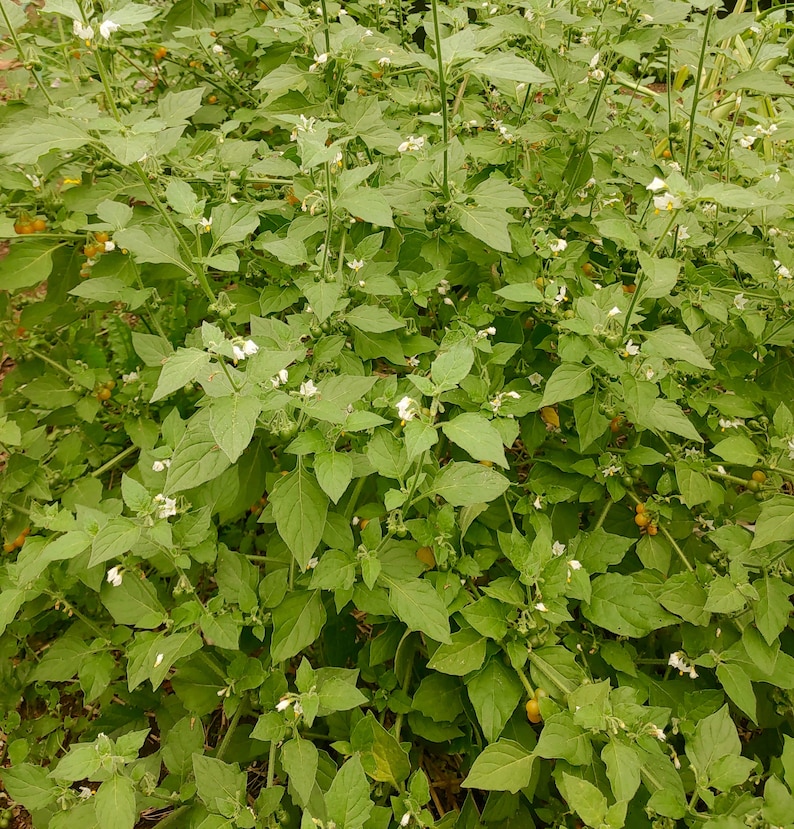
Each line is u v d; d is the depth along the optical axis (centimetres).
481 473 196
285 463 262
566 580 200
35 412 302
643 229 279
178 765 219
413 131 311
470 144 288
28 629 267
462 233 284
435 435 172
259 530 313
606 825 154
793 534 206
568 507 271
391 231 295
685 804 172
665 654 260
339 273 238
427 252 270
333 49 273
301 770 185
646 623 212
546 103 311
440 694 224
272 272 289
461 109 336
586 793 158
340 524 218
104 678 231
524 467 325
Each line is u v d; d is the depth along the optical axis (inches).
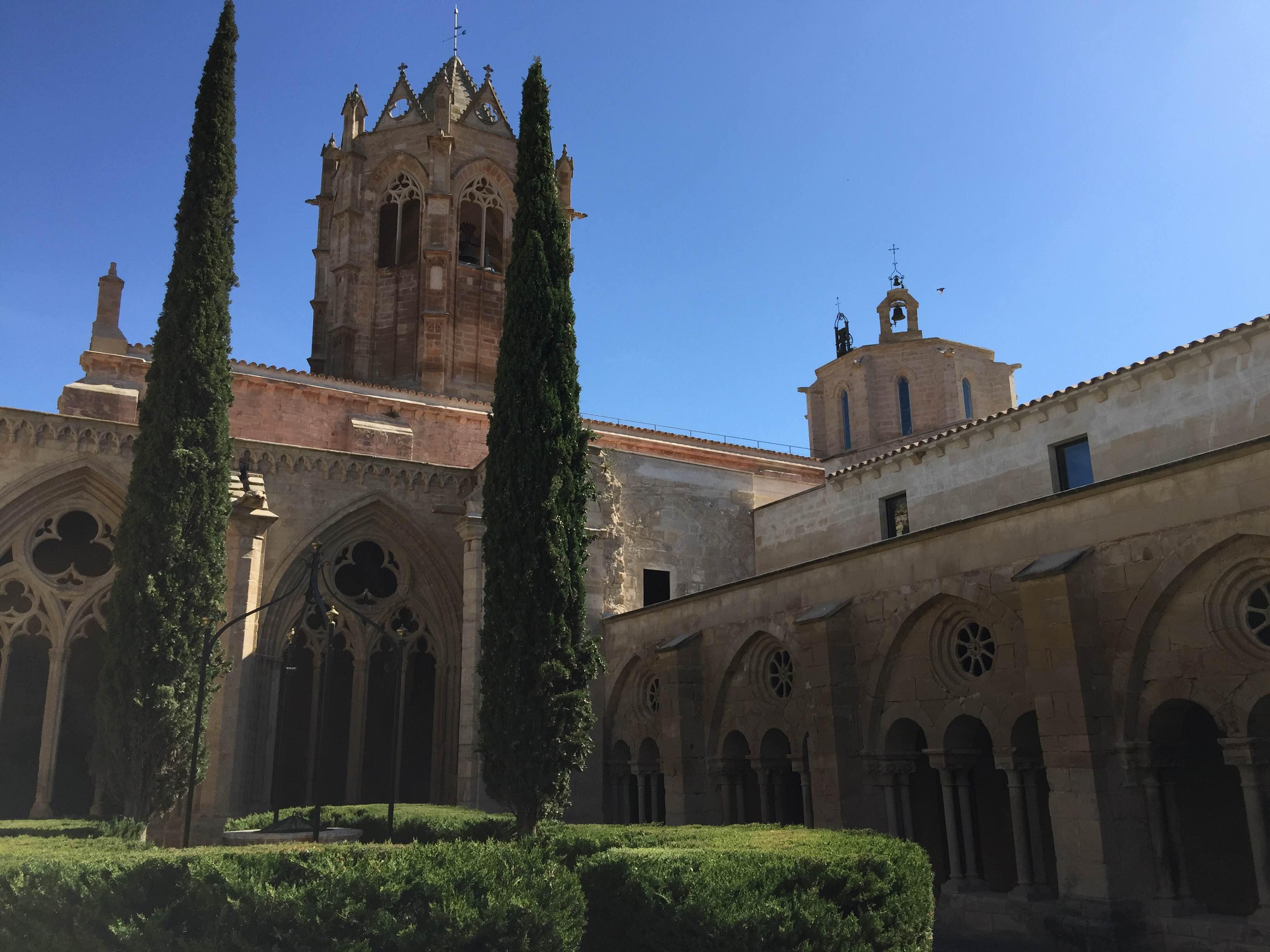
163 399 882.1
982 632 705.0
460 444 1514.5
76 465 1073.5
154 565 835.4
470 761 1034.7
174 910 373.7
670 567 1249.4
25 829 689.6
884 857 438.3
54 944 373.7
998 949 613.3
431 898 369.4
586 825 736.3
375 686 1262.3
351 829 732.0
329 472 1227.9
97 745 803.4
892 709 756.6
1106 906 559.2
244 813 1060.5
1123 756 587.5
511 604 729.6
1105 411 858.1
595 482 1207.6
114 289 1384.1
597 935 451.5
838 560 818.8
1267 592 541.0
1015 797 654.5
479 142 1881.2
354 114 1875.0
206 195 951.0
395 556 1258.0
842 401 2297.0
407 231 1861.5
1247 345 756.0
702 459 1605.6
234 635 1012.5
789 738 853.2
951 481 1009.5
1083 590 616.7
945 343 2176.4
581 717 714.8
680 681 960.3
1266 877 521.7
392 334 1760.6
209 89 984.9
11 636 1040.2
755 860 426.6
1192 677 568.1
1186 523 575.2
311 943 353.1
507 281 829.2
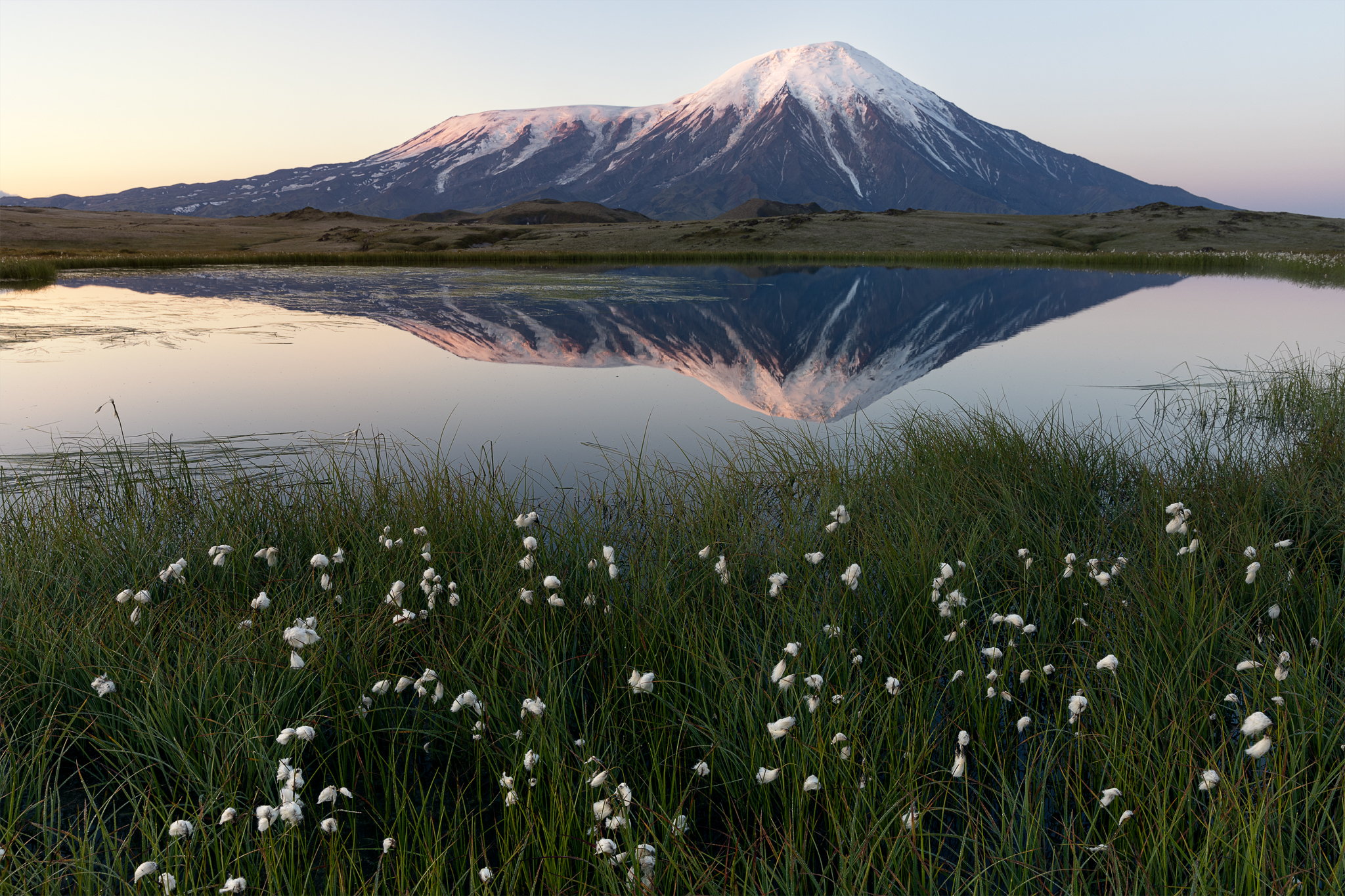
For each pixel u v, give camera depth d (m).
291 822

> [WHAT YOU NEED TO DO]:
Once the line containing "755 860 426.6" is located, write out exactly that line and each one after it to the end of the records above, excluding pictures and nothing else.

> [PROBLEM SOLUTION]:
755 860 426.6
1192 677 568.1
1186 523 575.2
311 943 353.1
507 281 829.2
For each pixel u v, give camera depth d (m).
291 822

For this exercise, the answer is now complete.